List each line of the records that contains the word "largest". Case counts, so only lines with that exact capitalization qualify.

Source records
◆ ◆ ◆ ◆ ◆

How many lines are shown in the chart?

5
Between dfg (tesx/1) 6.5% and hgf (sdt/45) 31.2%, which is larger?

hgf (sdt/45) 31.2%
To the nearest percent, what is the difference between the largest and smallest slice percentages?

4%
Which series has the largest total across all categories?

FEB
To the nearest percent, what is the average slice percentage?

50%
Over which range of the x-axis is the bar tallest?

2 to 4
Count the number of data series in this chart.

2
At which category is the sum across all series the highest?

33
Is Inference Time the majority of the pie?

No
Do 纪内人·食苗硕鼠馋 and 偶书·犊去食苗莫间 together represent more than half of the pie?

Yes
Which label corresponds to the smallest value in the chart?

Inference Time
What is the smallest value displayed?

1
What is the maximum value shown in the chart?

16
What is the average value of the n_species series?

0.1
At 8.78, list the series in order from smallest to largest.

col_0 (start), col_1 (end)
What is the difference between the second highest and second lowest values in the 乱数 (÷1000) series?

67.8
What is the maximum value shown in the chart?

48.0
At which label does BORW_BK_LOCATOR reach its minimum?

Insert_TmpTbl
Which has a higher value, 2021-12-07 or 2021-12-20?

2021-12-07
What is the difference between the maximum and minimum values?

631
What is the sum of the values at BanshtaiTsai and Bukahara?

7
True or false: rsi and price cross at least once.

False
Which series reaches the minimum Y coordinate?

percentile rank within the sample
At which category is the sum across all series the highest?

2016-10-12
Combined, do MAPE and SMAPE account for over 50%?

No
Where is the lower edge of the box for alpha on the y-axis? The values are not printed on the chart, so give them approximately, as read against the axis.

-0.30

◆ ◆ ◆ ◆ ◆

▶ **Exercise answer**:
To the nearest percent, what is the difference between the largest and smallest slice percentages?
Which series has the largest total across all categories?
At 8.78, list the series in order from smallest to largest.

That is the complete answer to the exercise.